Assigned task: Look through the data below and work out how many lines hold "front"; state only the number.

Material provided:
———

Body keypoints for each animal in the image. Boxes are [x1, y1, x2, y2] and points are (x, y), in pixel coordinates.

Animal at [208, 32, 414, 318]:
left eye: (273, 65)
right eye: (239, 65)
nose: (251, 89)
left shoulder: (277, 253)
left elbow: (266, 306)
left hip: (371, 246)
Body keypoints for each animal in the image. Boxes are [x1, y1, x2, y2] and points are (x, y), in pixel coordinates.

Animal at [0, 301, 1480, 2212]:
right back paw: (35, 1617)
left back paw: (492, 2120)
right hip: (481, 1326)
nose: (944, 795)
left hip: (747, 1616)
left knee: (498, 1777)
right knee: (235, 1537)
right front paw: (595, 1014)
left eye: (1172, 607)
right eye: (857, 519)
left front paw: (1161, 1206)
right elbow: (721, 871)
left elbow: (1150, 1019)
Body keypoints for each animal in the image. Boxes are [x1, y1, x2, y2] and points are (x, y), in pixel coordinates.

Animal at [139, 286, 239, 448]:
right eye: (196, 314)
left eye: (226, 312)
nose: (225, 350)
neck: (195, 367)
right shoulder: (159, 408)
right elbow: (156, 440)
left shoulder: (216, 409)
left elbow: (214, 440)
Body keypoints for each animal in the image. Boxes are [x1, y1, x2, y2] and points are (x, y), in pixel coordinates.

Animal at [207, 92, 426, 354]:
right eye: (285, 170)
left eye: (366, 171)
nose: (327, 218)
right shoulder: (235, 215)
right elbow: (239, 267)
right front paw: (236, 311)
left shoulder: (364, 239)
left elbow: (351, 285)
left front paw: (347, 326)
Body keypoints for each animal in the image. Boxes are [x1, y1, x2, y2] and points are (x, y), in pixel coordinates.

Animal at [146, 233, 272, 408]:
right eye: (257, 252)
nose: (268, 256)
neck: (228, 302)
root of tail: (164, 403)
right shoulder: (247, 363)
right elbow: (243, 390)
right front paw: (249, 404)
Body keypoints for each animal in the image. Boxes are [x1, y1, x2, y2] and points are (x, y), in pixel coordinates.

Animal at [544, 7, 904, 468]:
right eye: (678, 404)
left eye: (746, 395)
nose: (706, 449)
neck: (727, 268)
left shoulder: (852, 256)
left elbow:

———

Answer to this task: 5